WHAT YOU SHOULD DO -
Your task is to give the entries back exactly, leaving nothing out.

(Collected data)
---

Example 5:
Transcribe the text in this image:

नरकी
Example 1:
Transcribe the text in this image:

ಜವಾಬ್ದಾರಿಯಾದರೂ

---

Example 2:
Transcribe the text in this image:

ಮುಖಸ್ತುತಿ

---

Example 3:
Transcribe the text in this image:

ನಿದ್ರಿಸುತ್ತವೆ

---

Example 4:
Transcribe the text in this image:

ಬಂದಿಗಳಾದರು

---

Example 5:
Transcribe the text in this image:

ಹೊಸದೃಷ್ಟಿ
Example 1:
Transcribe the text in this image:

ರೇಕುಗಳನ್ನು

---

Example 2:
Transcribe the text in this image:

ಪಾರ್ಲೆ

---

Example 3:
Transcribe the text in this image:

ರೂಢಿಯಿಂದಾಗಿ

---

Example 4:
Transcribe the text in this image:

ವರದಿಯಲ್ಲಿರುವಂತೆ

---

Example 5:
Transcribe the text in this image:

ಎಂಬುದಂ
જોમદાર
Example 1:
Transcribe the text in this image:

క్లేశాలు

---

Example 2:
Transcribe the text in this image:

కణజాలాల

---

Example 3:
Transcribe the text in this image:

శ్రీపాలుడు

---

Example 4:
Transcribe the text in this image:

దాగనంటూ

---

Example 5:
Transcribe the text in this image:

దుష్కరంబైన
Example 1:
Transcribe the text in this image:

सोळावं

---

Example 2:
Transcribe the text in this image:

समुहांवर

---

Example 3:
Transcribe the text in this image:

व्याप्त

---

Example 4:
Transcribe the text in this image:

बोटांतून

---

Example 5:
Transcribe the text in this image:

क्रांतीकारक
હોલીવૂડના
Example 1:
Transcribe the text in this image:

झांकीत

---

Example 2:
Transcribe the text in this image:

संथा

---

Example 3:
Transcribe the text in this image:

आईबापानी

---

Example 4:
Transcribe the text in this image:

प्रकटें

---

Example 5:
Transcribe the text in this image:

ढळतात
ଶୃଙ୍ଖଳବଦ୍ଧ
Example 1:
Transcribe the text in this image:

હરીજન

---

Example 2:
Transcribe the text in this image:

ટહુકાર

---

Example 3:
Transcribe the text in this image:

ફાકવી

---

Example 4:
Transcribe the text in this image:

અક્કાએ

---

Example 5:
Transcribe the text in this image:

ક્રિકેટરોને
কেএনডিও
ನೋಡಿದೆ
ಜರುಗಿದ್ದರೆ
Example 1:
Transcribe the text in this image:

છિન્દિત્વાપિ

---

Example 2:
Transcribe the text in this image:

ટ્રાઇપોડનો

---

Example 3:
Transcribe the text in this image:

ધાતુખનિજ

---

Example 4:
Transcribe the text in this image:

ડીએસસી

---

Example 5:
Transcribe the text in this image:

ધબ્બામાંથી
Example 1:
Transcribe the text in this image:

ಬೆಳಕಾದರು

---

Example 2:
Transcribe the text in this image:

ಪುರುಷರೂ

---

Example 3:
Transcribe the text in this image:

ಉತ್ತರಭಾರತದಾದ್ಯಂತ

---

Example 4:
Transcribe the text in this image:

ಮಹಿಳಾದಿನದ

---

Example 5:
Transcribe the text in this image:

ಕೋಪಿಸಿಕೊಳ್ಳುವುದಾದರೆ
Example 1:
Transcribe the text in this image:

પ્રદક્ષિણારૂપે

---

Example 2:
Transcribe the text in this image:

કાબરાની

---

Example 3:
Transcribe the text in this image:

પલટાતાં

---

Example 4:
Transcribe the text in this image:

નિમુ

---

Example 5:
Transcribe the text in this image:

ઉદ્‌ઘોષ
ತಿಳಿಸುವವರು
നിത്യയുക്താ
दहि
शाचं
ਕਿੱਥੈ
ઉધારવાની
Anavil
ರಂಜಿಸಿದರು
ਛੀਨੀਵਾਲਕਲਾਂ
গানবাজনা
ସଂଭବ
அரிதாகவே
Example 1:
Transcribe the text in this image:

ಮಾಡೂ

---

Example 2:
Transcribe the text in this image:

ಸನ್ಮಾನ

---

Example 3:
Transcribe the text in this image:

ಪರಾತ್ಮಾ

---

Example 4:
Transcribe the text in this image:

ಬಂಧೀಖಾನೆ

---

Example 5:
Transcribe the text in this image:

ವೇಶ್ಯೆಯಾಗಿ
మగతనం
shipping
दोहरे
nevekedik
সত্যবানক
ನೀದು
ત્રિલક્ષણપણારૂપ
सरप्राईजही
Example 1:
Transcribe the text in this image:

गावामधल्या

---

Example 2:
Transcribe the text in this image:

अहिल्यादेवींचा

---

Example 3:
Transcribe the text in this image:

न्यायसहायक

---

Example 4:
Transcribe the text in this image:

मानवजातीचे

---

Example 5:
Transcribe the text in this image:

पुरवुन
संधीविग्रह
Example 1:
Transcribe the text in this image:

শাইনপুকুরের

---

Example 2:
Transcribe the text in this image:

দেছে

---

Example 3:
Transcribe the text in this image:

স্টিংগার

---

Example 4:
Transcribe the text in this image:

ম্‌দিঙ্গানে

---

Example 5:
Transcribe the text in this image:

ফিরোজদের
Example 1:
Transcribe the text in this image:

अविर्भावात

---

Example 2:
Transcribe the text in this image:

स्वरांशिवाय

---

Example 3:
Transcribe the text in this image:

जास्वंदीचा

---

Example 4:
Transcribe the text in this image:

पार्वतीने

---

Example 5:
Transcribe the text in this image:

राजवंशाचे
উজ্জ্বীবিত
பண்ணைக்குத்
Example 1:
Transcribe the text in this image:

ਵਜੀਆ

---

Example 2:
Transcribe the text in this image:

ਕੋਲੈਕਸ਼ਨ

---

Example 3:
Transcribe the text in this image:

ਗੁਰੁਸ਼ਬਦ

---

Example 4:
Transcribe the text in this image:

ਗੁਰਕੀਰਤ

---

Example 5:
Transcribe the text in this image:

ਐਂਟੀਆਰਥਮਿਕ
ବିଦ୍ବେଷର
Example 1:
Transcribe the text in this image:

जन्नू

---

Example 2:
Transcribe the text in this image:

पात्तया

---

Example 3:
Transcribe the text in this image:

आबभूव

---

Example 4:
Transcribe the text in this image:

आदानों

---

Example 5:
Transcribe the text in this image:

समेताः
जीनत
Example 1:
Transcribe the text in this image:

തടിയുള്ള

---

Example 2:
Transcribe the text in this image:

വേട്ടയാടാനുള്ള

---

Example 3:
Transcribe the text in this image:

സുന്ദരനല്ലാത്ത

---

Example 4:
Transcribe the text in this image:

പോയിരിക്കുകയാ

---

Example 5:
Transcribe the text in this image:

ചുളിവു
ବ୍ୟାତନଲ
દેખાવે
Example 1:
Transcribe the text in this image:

EXERCISE ANSWER -
---

Example 5:
Transcribe the text in this image:

नरकी
Example 1:
Transcribe the text in this image:

ಜವಾಬ್ದಾರಿಯಾದರೂ

---

Example 2:
Transcribe the text in this image:

ಮುಖಸ್ತುತಿ

---

Example 3:
Transcribe the text in this image:

ನಿದ್ರಿಸುತ್ತವೆ

---

Example 4:
Transcribe the text in this image:

ಬಂದಿಗಳಾದರು

---

Example 5:
Transcribe the text in this image:

ಹೊಸದೃಷ್ಟಿ
Example 1:
Transcribe the text in this image:

ರೇಕುಗಳನ್ನು

---

Example 2:
Transcribe the text in this image:

ಪಾರ್ಲೆ

---

Example 3:
Transcribe the text in this image:

ರೂಢಿಯಿಂದಾಗಿ

---

Example 4:
Transcribe the text in this image:

ವರದಿಯಲ್ಲಿರುವಂತೆ

---

Example 5:
Transcribe the text in this image:

ಎಂಬುದಂ
જોમદાર
Example 1:
Transcribe the text in this image:

క్లేశాలు

---

Example 2:
Transcribe the text in this image:

కణజాలాల

---

Example 3:
Transcribe the text in this image:

శ్రీపాలుడు

---

Example 4:
Transcribe the text in this image:

దాగనంటూ

---

Example 5:
Transcribe the text in this image:

దుష్కరంబైన
Example 1:
Transcribe the text in this image:

सोळावं

---

Example 2:
Transcribe the text in this image:

समुहांवर

---

Example 3:
Transcribe the text in this image:

व्याप्त

---

Example 4:
Transcribe the text in this image:

बोटांतून

---

Example 5:
Transcribe the text in this image:

क्रांतीकारक
હોલીવૂડના
Example 1:
Transcribe the text in this image:

झांकीत

---

Example 2:
Transcribe the text in this image:

संथा

---

Example 3:
Transcribe the text in this image:

आईबापानी

---

Example 4:
Transcribe the text in this image:

प्रकटें

---

Example 5:
Transcribe the text in this image:

ढळतात
ଶୃଙ୍ଖଳବଦ୍ଧ
Example 1:
Transcribe the text in this image:

હરીજન

---

Example 2:
Transcribe the text in this image:

ટહુકાર

---

Example 3:
Transcribe the text in this image:

ફાકવી

---

Example 4:
Transcribe the text in this image:

અક્કાએ

---

Example 5:
Transcribe the text in this image:

ક્રિકેટરોને
কেএনডিও
ನೋಡಿದೆ
ಜರುಗಿದ್ದರೆ
Example 1:
Transcribe the text in this image:

છિન્દિત્વાપિ

---

Example 2:
Transcribe the text in this image:

ટ્રાઇપોડનો

---

Example 3:
Transcribe the text in this image:

ધાતુખનિજ

---

Example 4:
Transcribe the text in this image:

ડીએસસી

---

Example 5:
Transcribe the text in this image:

ધબ્બામાંથી
Example 1:
Transcribe the text in this image:

ಬೆಳಕಾದರು

---

Example 2:
Transcribe the text in this image:

ಪುರುಷರೂ

---

Example 3:
Transcribe the text in this image:

ಉತ್ತರಭಾರತದಾದ್ಯಂತ

---

Example 4:
Transcribe the text in this image:

ಮಹಿಳಾದಿನದ

---

Example 5:
Transcribe the text in this image:

ಕೋಪಿಸಿಕೊಳ್ಳುವುದಾದರೆ
Example 1:
Transcribe the text in this image:

પ્રદક્ષિણારૂપે

---

Example 2:
Transcribe the text in this image:

કાબરાની

---

Example 3:
Transcribe the text in this image:

પલટાતાં

---

Example 4:
Transcribe the text in this image:

નિમુ

---

Example 5:
Transcribe the text in this image:

ઉદ્‌ઘોષ
ತಿಳಿಸುವವರು
നിത്യയുക്താ
दहि
शाचं
ਕਿੱਥੈ
ઉધારવાની
Anavil
ರಂಜಿಸಿದರು
ਛੀਨੀਵਾਲਕਲਾਂ
গানবাজনা
ସଂଭବ
அரிதாகவே
Example 1:
Transcribe the text in this image:

ಮಾಡೂ

---

Example 2:
Transcribe the text in this image:

ಸನ್ಮಾನ

---

Example 3:
Transcribe the text in this image:

ಪರಾತ್ಮಾ

---

Example 4:
Transcribe the text in this image:

ಬಂಧೀಖಾನೆ

---

Example 5:
Transcribe the text in this image:

ವೇಶ್ಯೆಯಾಗಿ
మగతనం
shipping
दोहरे
nevekedik
সত্যবানক
ನೀದು
ત્રિલક્ષણપણારૂપ
सरप्राईजही
Example 1:
Transcribe the text in this image:

गावामधल्या

---

Example 2:
Transcribe the text in this image:

अहिल्यादेवींचा

---

Example 3:
Transcribe the text in this image:

न्यायसहायक

---

Example 4:
Transcribe the text in this image:

मानवजातीचे

---

Example 5:
Transcribe the text in this image:

पुरवुन
संधीविग्रह
Example 1:
Transcribe the text in this image:

শাইনপুকুরের

---

Example 2:
Transcribe the text in this image:

দেছে

---

Example 3:
Transcribe the text in this image:

স্টিংগার

---

Example 4:
Transcribe the text in this image:

ম্‌দিঙ্গানে

---

Example 5:
Transcribe the text in this image:

ফিরোজদের
Example 1:
Transcribe the text in this image:

अविर्भावात

---

Example 2:
Transcribe the text in this image:

स्वरांशिवाय

---

Example 3:
Transcribe the text in this image:

जास्वंदीचा

---

Example 4:
Transcribe the text in this image:

पार्वतीने

---

Example 5:
Transcribe the text in this image:

राजवंशाचे
উজ্জ্বীবিত
பண்ணைக்குத்
Example 1:
Transcribe the text in this image:

ਵਜੀਆ

---

Example 2:
Transcribe the text in this image:

ਕੋਲੈਕਸ਼ਨ

---

Example 3:
Transcribe the text in this image:

ਗੁਰੁਸ਼ਬਦ

---

Example 4:
Transcribe the text in this image:

ਗੁਰਕੀਰਤ

---

Example 5:
Transcribe the text in this image:

ਐਂਟੀਆਰਥਮਿਕ
ବିଦ୍ବେଷର
Example 1:
Transcribe the text in this image:

जन्नू

---

Example 2:
Transcribe the text in this image:

पात्तया

---

Example 3:
Transcribe the text in this image:

आबभूव

---

Example 4:
Transcribe the text in this image:

आदानों

---

Example 5:
Transcribe the text in this image:

समेताः
जीनत
Example 1:
Transcribe the text in this image:

തടിയുള്ള

---

Example 2:
Transcribe the text in this image:

വേട്ടയാടാനുള്ള

---

Example 3:
Transcribe the text in this image:

സുന്ദരനല്ലാത്ത

---

Example 4:
Transcribe the text in this image:

പോയിരിക്കുകയാ

---

Example 5:
Transcribe the text in this image:

ചുളിവു
ବ୍ୟାତନଲ
દેખાવે
Example 1:
Transcribe the text in this image:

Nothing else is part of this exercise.